Monday, January 12, 2009

Writing Under Stress

Since I'm officially mid-move, I thought today's topic was appropriate.

It's not like we've never moved before. My live-in handyman spent the first part his adult life in the U.S. Coast Guard, and I tagged along. We never lived any one place longer than three years. A few times we moved every six months. So while it's still a pain and a chore, it's different for us than it would be for someone who's lived in the same town for forty years. But it's still time consuming and deadline oriented. And stress filled. Especially with a new puppy.

How do you find time to write at times like these?

Everyone will tell you if you want to write, you'll make the time. I'll tell you it ain't that easy. But you will find time to write something. And the important thing is to get something on the screen because you can rework and edit those words. While the words may be some of the worst you've ever written, you'll be surprised at the emotion that comes through. If you have nothing . . . well, you get the point.

If you find you can't focus enough to get into the story and characters, write yourself an email or change the color of the text in your manuscript and get personal. Vent, exult over minor victories of finally getting the linen closet packed, details of your day, whatever. As if you were journaling. Just don't call it that if you happen to be journal-phobic like yours truly.

You will be amazed at what comes out. Some really usable stuff that you would have missed otherwise. Your thoughts and emotions will add depth to your characters, or may bring in a subplot or two.

I found what works best for me is to open the place where I choose to write and leave the file or email open all day. I'm grabbing snatches of time throughout the day, some longer than others. I can just click on the file, pop in my thoughts at the moment, hit save, and I'm off and running again. After doing this a few times, I find on some days I'm actually able to jump into my character's head every once in a while.

And if it works for someone as scattered as I am these days, it will work for you.

Trust me.

4 comments:

Mary Moore said...

Good idea!

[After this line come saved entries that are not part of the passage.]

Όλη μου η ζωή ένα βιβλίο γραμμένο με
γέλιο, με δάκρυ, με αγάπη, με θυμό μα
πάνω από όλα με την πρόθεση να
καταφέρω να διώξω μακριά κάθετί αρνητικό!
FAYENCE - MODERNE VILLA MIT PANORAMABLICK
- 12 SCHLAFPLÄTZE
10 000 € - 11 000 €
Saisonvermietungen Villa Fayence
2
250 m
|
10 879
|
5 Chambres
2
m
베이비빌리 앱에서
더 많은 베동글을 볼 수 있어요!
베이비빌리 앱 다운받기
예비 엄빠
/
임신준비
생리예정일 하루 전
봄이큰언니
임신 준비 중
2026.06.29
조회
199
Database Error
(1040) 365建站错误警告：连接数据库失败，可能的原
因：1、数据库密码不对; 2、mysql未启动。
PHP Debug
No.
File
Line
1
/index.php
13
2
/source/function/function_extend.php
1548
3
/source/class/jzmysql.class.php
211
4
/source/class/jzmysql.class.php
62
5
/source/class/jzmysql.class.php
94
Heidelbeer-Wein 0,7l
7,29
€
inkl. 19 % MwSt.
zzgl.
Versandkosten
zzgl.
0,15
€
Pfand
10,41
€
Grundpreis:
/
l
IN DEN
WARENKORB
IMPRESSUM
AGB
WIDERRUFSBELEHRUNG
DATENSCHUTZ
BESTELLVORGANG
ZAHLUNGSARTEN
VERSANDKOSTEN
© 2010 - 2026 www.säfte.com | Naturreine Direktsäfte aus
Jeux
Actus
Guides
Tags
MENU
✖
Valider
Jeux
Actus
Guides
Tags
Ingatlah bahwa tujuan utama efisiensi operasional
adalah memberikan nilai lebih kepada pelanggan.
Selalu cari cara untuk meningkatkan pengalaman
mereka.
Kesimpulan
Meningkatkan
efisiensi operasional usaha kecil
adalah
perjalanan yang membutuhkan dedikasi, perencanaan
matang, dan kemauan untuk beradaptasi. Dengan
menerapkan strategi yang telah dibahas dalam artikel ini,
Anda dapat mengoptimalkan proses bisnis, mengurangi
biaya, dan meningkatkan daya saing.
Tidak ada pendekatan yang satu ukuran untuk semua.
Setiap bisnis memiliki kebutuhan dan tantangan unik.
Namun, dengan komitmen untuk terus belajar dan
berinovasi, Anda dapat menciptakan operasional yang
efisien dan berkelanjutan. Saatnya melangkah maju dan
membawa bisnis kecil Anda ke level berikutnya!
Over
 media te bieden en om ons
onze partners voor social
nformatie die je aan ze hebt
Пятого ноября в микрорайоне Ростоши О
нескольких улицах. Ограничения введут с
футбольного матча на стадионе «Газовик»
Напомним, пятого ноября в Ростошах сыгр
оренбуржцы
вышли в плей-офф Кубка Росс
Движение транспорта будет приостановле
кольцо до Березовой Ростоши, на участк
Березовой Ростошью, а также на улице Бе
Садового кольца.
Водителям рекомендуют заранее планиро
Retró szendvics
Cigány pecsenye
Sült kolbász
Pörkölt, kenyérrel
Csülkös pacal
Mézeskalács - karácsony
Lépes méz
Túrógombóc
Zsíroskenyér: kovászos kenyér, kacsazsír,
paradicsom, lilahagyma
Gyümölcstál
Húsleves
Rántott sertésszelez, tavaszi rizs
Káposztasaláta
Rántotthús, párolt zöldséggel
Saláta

I'm going to try it

I'm trying so hard to get back into writing, but finding the energy and the time are the problems.

Mark Troy said...

Sounds like a workable idea. Promise yourself no more than five minutes each time you sit down, but make the most of those five minutes.

Dick Stodghill said...

I'm always amazed at what comes out, although I never intend it to be that way.

Carol Kilgore said...

I'm usually amazed by what comes out in a normal writing day, too. Sometimes, even in a good way!